[DATASET — start]
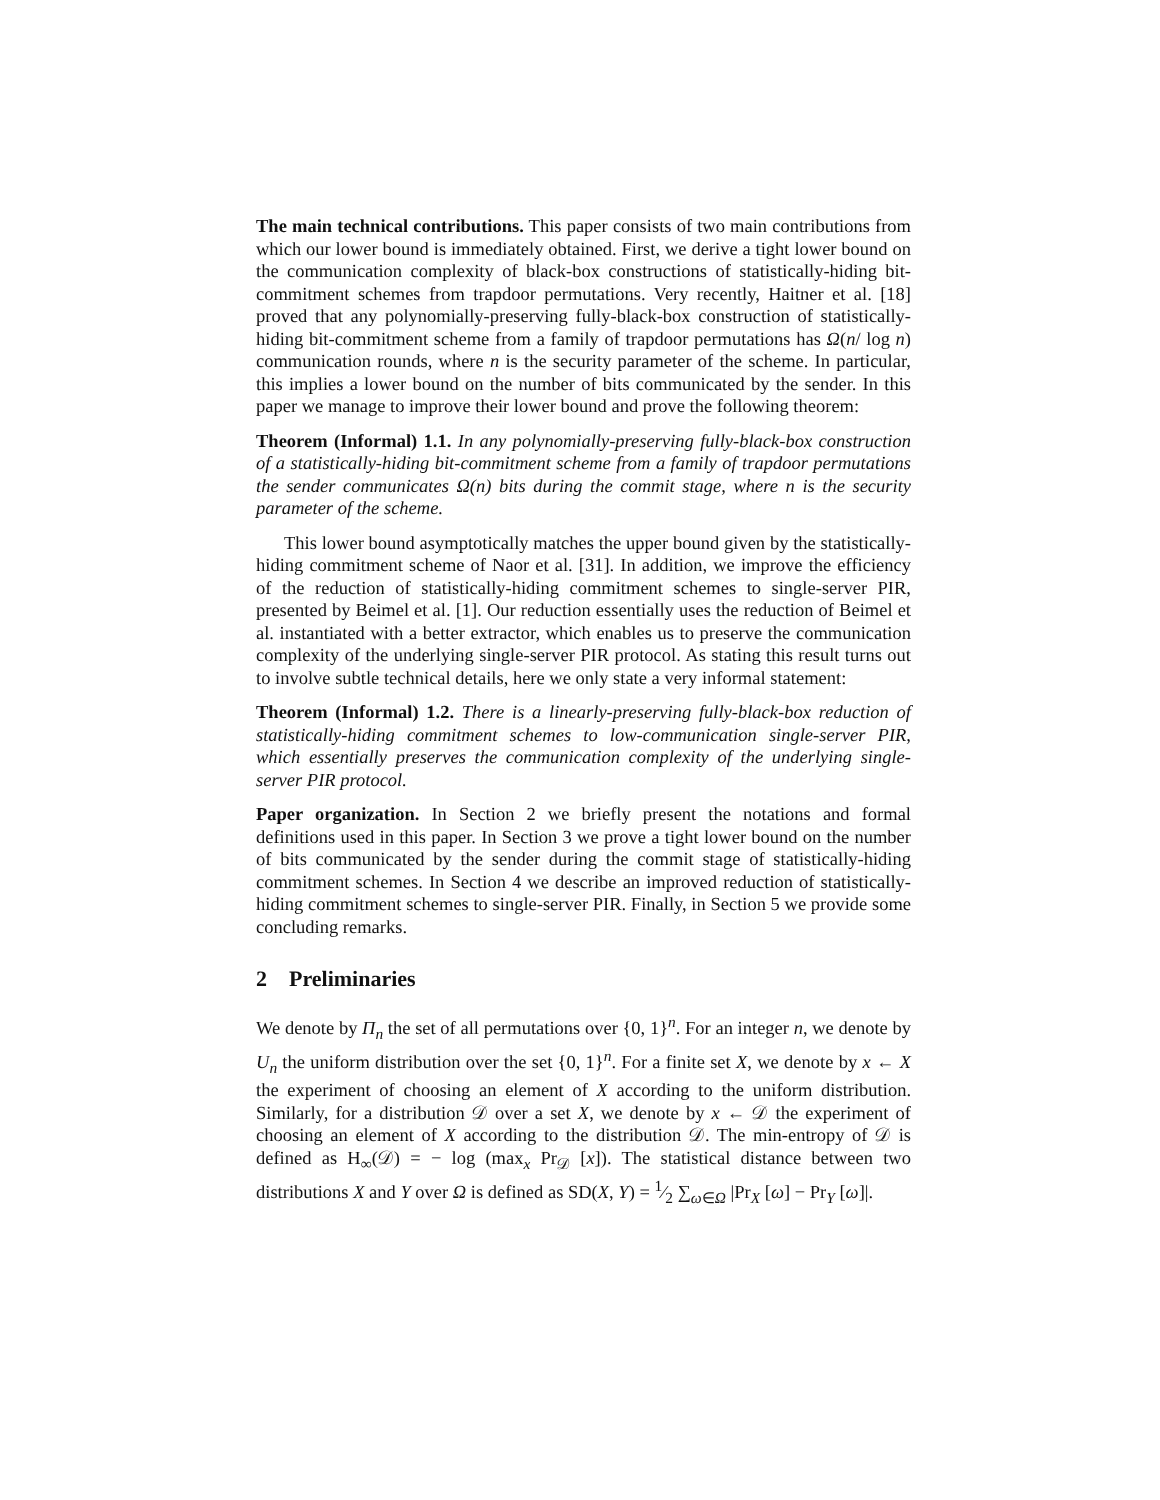The main technical contributions. This paper consists of two main contributions from which our lower bound is immediately obtained. First, we derive a tight lower bound on the communication complexity of black-box constructions of statistically-hiding bit-commitment schemes from trapdoor permutations. Very recently, Haitner et al. [18] proved that any polynomially-preserving fully-black-box construction of statistically-hiding bit-commitment scheme from a family of trapdoor permutations has Ω(n/ log n) communication rounds, where n is the security parameter of the scheme. In particular, this implies a lower bound on the number of bits communicated by the sender. In this paper we manage to improve their lower bound and prove the following theorem:
Theorem (Informal) 1.1. In any polynomially-preserving fully-black-box construction of a statistically-hiding bit-commitment scheme from a family of trapdoor permutations the sender communicates Ω(n) bits during the commit stage, where n is the security parameter of the scheme.
This lower bound asymptotically matches the upper bound given by the statistically-hiding commitment scheme of Naor et al. [31]. In addition, we improve the efficiency of the reduction of statistically-hiding commitment schemes to single-server PIR, presented by Beimel et al. [1]. Our reduction essentially uses the reduction of Beimel et al. instantiated with a better extractor, which enables us to preserve the communication complexity of the underlying single-server PIR protocol. As stating this result turns out to involve subtle technical details, here we only state a very informal statement:
Theorem (Informal) 1.2. There is a linearly-preserving fully-black-box reduction of statistically-hiding commitment schemes to low-communication single-server PIR, which essentially preserves the communication complexity of the underlying single-server PIR protocol.
Paper organization. In Section 2 we briefly present the notations and formal definitions used in this paper. In Section 3 we prove a tight lower bound on the number of bits communicated by the sender during the commit stage of statistically-hiding commitment schemes. In Section 4 we describe an improved reduction of statistically-hiding commitment schemes to single-server PIR. Finally, in Section 5 we provide some concluding remarks.
2 Preliminaries
We denote by Π<sub>n</sub> the set of all permutations over {0, 1}<sup>n</sup>. For an integer n, we denote by U<sub>n</sub> the uniform distribution over the set {0, 1}<sup>n</sup>. For a finite set X, we denote by x ← X the experiment of choosing an element of X according to the uniform distribution. Similarly, for a distribution 𝒟 over a set X, we denote by x ← 𝒟 the experiment of choosing an element of X according to the distribution 𝒟. The min-entropy of 𝒟 is defined as H<sub>∞</sub>(𝒟) = − log (max<sub>x</sub> Pr<sub>𝒟</sub> [x]). The statistical distance between two distributions X and Y over Ω is defined as SD(X, Y) = 1⁄2 ∑<sub>ω∈Ω</sub> |Pr<sub>X</sub> [ω] − Pr<sub>Y</sub> [ω]|.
[DATASET — finish]
### WHAT NEEDS TO BE DONE
Reproduce the data verbatim and omit each image.

### SOLUTION FOR THIS PROBLEM
The main technical contributions. This paper consists of two main contributions from which our lower bound is immediately obtained. First, we derive a tight lower bound on the communication complexity of black-box constructions of statistically-hiding bit-commitment schemes from trapdoor permutations. Very recently, Haitner et al. [18] proved that any polynomially-preserving fully-black-box construction of statistically-hiding bit-commitment scheme from a family of trapdoor permutations has Ω(n/ log n) communication rounds, where n is the security parameter of the scheme. In particular, this implies a lower bound on the number of bits communicated by the sender. In this paper we manage to improve their lower bound and prove the following theorem:
Theorem (Informal) 1.1. In any polynomially-preserving fully-black-box construction of a statistically-hiding bit-commitment scheme from a family of trapdoor permutations the sender communicates Ω(n) bits during the commit stage, where n is the security parameter of the scheme.
This lower bound asymptotically matches the upper bound given by the statistically-hiding commitment scheme of Naor et al. [31]. In addition, we improve the efficiency of the reduction of statistically-hiding commitment schemes to single-server PIR, presented by Beimel et al. [1]. Our reduction essentially uses the reduction of Beimel et al. instantiated with a better extractor, which enables us to preserve the communication complexity of the underlying single-server PIR protocol. As stating this result turns out to involve subtle technical details, here we only state a very informal statement:
Theorem (Informal) 1.2. There is a linearly-preserving fully-black-box reduction of statistically-hiding commitment schemes to low-communication single-server PIR, which essentially preserves the communication complexity of the underlying single-server PIR protocol.
Paper organization. In Section 2 we briefly present the notations and formal definitions used in this paper. In Section 3 we prove a tight lower bound on the number of bits communicated by the sender during the commit stage of statistically-hiding commitment schemes. In Section 4 we describe an improved reduction of statistically-hiding commitment schemes to single-server PIR. Finally, in Section 5 we provide some concluding remarks.
2 Preliminaries
We denote by Π<sub>n</sub> the set of all permutations over {0, 1}<sup>n</sup>. For an integer n, we denote by U<sub>n</sub> the uniform distribution over the set {0, 1}<sup>n</sup>. For a finite set X, we denote by x ← X the experiment of choosing an element of X according to the uniform distribution. Similarly, for a distribution 𝒟 over a set X, we denote by x ← 𝒟 the experiment of choosing an element of X according to the distribution 𝒟. The min-entropy of 𝒟 is defined as H<sub>∞</sub>(𝒟) = − log (max<sub>x</sub> Pr<sub>𝒟</sub> [x]). The statistical distance between two distributions X and Y over Ω is defined as SD(X, Y) = 1⁄2 ∑<sub>ω∈Ω</sub> |Pr<sub>X</sub> [ω] − Pr<sub>Y</sub> [ω]|.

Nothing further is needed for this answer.